U.S. abortion rights group pulls anti-Roberts ad
WASHINGTON (Reuters) – A leading U.S. abortion rights
advocacy group pulled a controversial television advertisement
on Thursday that accuses Supreme Court nominee John Roberts of
supporting an abortion clinic bomber and excusing violence.
NARAL Pro-Choice America withdrew the advertisement after
Senate Judiciary Committee Chairman Arlen Specter complained in
a letter that it was a blatantly unfair attack on Roberts for
his participation, as deputy solicitor general, in an abortion
clinic case.
President George W. Bush last month named the conservative
Roberts to succeed Sandra Day O’Connor on the U.S. Supreme
Court, which has been closely divided on such hot-button issues
as abortion, church-state separation and the death penalty.
Specter, a Pennsylvania Republican who supports abortion
rights, will preside over Roberts’ September confirmation
hearing.
“The NARAL television advertisement is blatantly untrue and
unfair in its assertions that: Supreme Court nominee John
Roberts filed Court briefs supporting violent fringe groups and
a convicted clinic bomber and America can’t afford a justice
whose ideology leads him to excuse violence against other
Americans,” Specter wrote.
The NARAL national advertising campaign, launched on
Monday, had been widely denounced by Roberts’ supporters.
Critics had ripped the ad for talking about a brief Roberts
wrote in connection with a 1993 Supreme Court ruling, but using
images from a clinic bombing in Birmingham, Alabama, years
after the ruling.
Responding to Specter, NARAL said in a letter it regrets
that many people had “misconstrued” an advertisement it said
was aimed at focusing attention on Roberts’ record.
“Unfortunately, the debate over that advertisement has
become a distraction from the serious discussion we hoped to
have with the American public,” NARAL president Nancy Keenan
said.
“Therefore, we are changing from our current advertisement
to one that examines Mr.

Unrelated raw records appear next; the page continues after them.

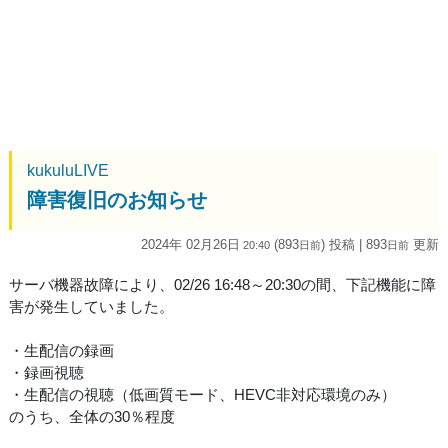
kukuluLIVE
障害復旧のお知らせ
2024年 02月26日
(893
) 投稿
| 893
更新
20:40
日
前
日
前
サーバ機器故障により、02/26 16:48～20:30の間、下記機能に障
害が発生していました。
・生配信の録画
・録画視聴
・生配信の視聴（低画質モード、HEVC非対応環境のみ）
のうち、全体の30％程度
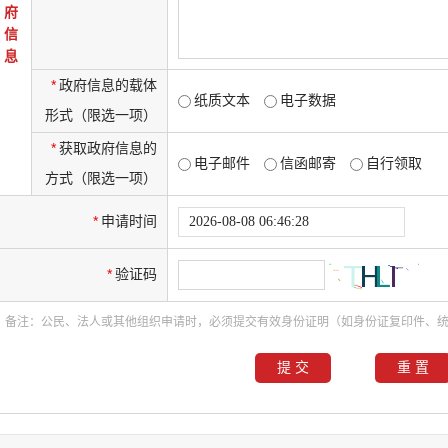
府
信
息
*
政府信息的载体
纸质文本
电子数据
形式（限选一项）
*
获取政府信息的
电子邮件
信函邮寄
自行领取
方式（限选一项）
*
申请时间
*
验证码
备注：公民、法人或其他组织申请时，必须提交有效身份证明（如身份证复印件、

Roberts’ record on several points,
including his advocacy for overturing Roe v. Wade,” Keenan
wrote.
The Supreme Court’s 1973 Roe v. Wade ruling gave women the
constitutional right to choose an abortion.
On Tuesday, abortion-rights groups mostly opposed to
Roberts urged the White House to release documents related to a
legal brief in which he argued that civil rights laws do not
protect women denied access to abortions by violent protests.